The percentage of foreign-born residents is 11 percent in Philadelphia, compared with 22 percent in Chicago, 37 percent in New York and 40 percent in Los Angeles, according to 2005 census figures.
Alison Sprague, executive director of Victim/Witness Services of South Philadelphia, suggested there is some merit to the theory. Immigrants in Philadelphia tend to be crime victims rather than perpetrators, she said.
"I really do think the vast majority of people are trying to earn a living and support their families and stay under the radar," Sprague said. Illegal immigrants, especially, "have every motivation not to get involved in something."
Dorothy Johnson-Speight of Philadelphia, whose 24-year-old son was shot to death over a parking space in 2001, doesn't buy it.

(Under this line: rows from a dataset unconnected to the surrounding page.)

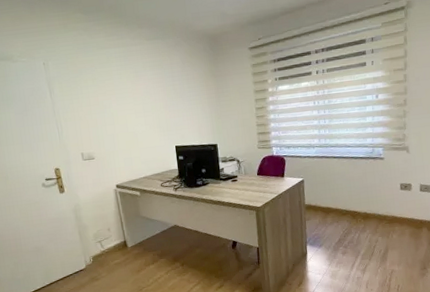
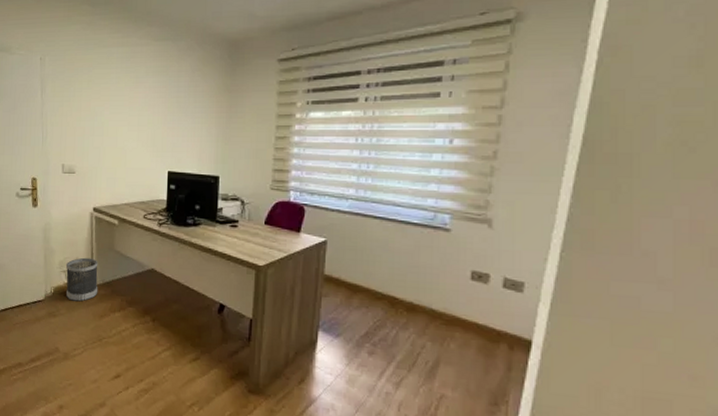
wastebasket: none [99,226,132,264] -> present [65,257,98,302]

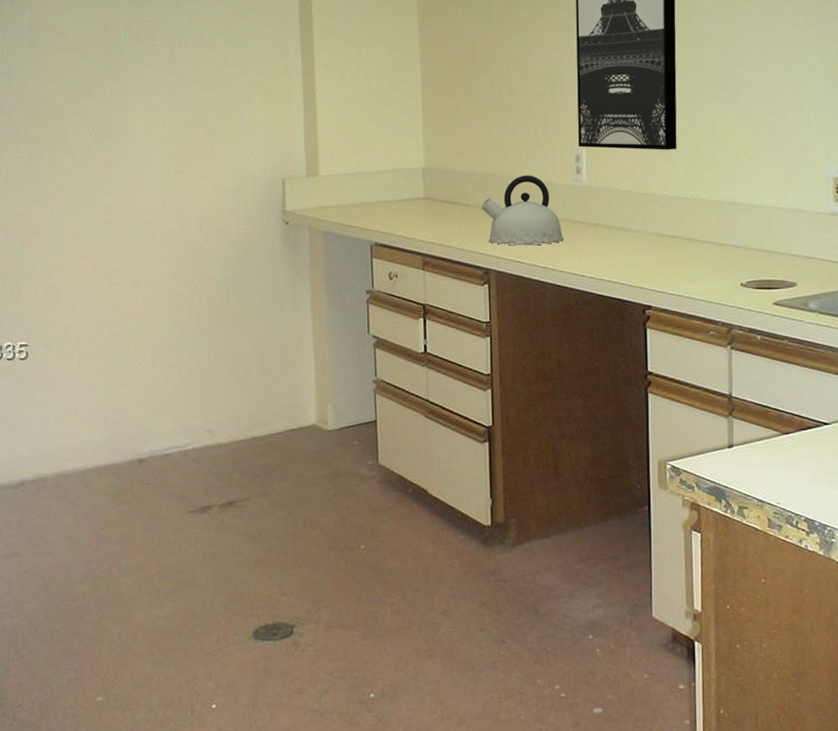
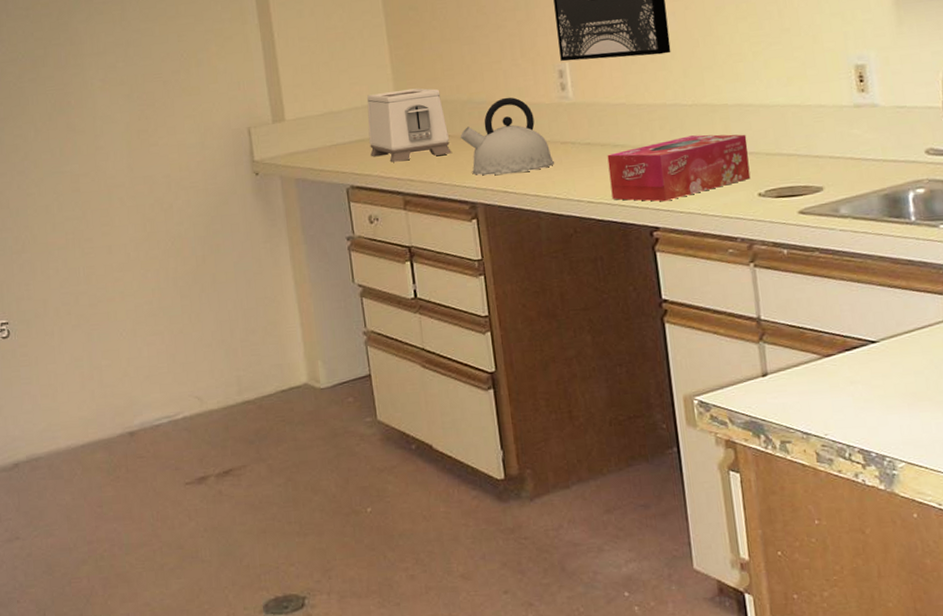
toaster: none [396,158,471,225] -> present [367,88,452,162]
tissue box: none [612,226,736,284] -> present [607,134,751,202]

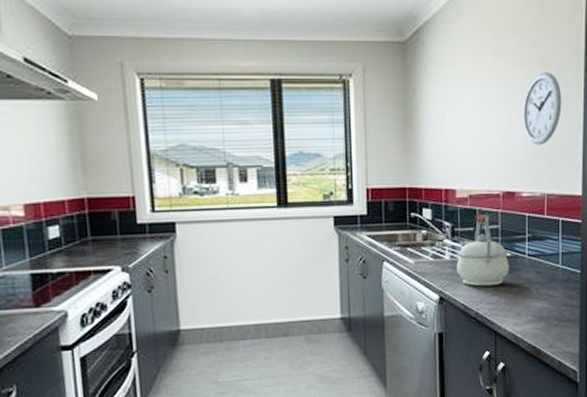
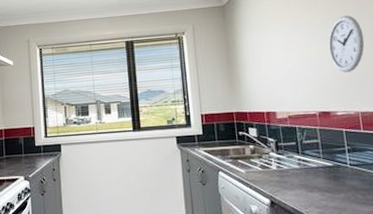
kettle: present [456,213,509,287] -> none [283,130,333,193]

"If there were more immigrants in the city of Philadelphia, there would be less violence? I'm not making the connection here. I'm not getting it," she said.
In New York, city leaders have pushed through strict gun-control laws while attacking social ills such as littering and loitering. New York's homicide toll has plummeted to one-fourth its 1990 high of 2,245. The count could slip below 500 this year.
Just across the Hudson River, in Newark, the poverty and employment picture remains grim. Unemployment hit 18 percent in 2004, and 27 percent of families live in poverty. New York's unemployment rate, by contrast, was 4.9 percent in May.
"The second-tier cities have fewer economic possibilities for people," said Arlene Bell, a former prosecutor who now runs youth centers in Philadelphia. "When there are no opportunities for kids growing up, no possibility of entering the work force -- particularly with their level of education -- they're left to their own devices."
Chicago, whose jobless rate was 4.7 percent in May, has seen its death toll drop sharply from the first part of the decade, when more than 600 homicides were recorded for three straight years. The city had 467 homicides in 2006, and this year the numbers are running about even.
Similarly, Los Angeles, where unemployment stood at 4.7 percent last month, recorded 481 homicides in 2006 -- less than half the number seen in the early 1990s. By mid-June of this year, the city had 172 killings.
Associated Press writers Ben Nuckols in Baltimore, David Porter in Trenton, Erin Conroy in Boston and Michael Rubinkam in Philadelphia contributed to this report.